Saved entries
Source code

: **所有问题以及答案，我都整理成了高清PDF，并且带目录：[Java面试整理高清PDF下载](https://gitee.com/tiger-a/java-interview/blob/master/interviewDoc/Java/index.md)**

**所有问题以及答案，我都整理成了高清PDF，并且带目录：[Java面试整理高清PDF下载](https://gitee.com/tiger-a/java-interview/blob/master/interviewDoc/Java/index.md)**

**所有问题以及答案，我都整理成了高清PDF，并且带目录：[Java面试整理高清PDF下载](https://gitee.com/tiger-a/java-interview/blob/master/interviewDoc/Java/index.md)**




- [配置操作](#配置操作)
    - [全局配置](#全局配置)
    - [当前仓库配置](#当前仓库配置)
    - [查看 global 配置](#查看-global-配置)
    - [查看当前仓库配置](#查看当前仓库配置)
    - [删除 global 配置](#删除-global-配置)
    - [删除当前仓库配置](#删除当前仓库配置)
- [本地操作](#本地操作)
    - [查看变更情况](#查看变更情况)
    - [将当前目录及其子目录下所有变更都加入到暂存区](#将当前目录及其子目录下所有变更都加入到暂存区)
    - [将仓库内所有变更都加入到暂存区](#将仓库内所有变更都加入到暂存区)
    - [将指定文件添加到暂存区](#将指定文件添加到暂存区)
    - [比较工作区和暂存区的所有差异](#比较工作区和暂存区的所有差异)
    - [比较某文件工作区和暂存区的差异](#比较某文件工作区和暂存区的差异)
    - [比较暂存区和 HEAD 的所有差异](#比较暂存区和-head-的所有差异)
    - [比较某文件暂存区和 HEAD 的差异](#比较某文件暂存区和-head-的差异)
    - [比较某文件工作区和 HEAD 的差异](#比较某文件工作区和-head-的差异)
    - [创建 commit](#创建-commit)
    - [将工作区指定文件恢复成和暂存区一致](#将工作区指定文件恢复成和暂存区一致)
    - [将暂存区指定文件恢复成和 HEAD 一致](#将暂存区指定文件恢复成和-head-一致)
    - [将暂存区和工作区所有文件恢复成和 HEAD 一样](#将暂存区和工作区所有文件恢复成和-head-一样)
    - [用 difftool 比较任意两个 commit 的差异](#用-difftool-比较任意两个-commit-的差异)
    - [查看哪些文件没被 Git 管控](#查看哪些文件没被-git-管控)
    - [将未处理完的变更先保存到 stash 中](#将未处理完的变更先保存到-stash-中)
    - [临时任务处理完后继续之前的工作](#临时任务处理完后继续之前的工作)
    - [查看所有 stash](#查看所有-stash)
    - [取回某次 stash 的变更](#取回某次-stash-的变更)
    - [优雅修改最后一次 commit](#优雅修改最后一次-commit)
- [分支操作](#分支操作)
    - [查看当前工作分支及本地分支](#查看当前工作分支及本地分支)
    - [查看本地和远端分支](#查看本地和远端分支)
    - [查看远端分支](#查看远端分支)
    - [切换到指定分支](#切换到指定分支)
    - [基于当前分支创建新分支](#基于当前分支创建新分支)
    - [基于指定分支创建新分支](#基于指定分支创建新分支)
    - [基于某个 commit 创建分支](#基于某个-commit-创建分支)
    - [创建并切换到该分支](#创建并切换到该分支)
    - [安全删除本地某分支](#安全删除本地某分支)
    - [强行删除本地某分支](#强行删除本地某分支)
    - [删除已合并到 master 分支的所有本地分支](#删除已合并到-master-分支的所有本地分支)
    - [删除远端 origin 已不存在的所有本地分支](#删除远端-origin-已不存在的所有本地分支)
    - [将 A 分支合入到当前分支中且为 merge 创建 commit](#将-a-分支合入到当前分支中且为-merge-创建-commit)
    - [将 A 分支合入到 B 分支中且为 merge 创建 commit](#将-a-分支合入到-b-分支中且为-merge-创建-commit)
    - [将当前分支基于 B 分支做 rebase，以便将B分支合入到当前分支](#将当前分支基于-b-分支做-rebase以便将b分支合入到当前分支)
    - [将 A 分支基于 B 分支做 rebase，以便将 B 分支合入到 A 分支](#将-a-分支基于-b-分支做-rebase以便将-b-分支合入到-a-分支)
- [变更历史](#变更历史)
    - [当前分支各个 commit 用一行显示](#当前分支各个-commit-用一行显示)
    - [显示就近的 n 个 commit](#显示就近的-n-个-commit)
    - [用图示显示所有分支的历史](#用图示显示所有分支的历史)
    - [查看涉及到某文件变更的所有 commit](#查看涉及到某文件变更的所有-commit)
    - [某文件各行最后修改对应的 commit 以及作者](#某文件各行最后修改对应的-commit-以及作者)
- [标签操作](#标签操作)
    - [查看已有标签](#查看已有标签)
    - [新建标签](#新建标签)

Directions:
Only those lines of the entries above that run from the line containing "- [查看当前仓库配置](#查看当前仓库配置)" to the line containing "- [优雅修改最后一次 commit](#优雅修改最后一次-commit)", both included, should be transcribed exactly.

Exercise output:
    - [查看当前仓库配置](#查看当前仓库配置)
    - [删除 global 配置](#删除-global-配置)
    - [删除当前仓库配置](#删除当前仓库配置)
- [本地操作](#本地操作)
    - [查看变更情况](#查看变更情况)
    - [将当前目录及其子目录下所有变更都加入到暂存区](#将当前目录及其子目录下所有变更都加入到暂存区)
    - [将仓库内所有变更都加入到暂存区](#将仓库内所有变更都加入到暂存区)
    - [将指定文件添加到暂存区](#将指定文件添加到暂存区)
    - [比较工作区和暂存区的所有差异](#比较工作区和暂存区的所有差异)
    - [比较某文件工作区和暂存区的差异](#比较某文件工作区和暂存区的差异)
    - [比较暂存区和 HEAD 的所有差异](#比较暂存区和-head-的所有差异)
    - [比较某文件暂存区和 HEAD 的差异](#比较某文件暂存区和-head-的差异)
    - [比较某文件工作区和 HEAD 的差异](#比较某文件工作区和-head-的差异)
    - [创建 commit](#创建-commit)
    - [将工作区指定文件恢复成和暂存区一致](#将工作区指定文件恢复成和暂存区一致)
    - [将暂存区指定文件恢复成和 HEAD 一致](#将暂存区指定文件恢复成和-head-一致)
    - [将暂存区和工作区所有文件恢复成和 HEAD 一样](#将暂存区和工作区所有文件恢复成和-head-一样)
    - [用 difftool 比较任意两个 commit 的差异](#用-difftool-比较任意两个-commit-的差异)
    - [查看哪些文件没被 Git 管控](#查看哪些文件没被-git-管控)
    - [将未处理完的变更先保存到 stash 中](#将未处理完的变更先保存到-stash-中)
    - [临时任务处理完后继续之前的工作](#临时任务处理完后继续之前的工作)
    - [查看所有 stash](#查看所有-stash)
    - [取回某次 stash 的变更](#取回某次-stash-的变更)
    - [优雅修改最后一次 commit](#优雅修改最后一次-commit)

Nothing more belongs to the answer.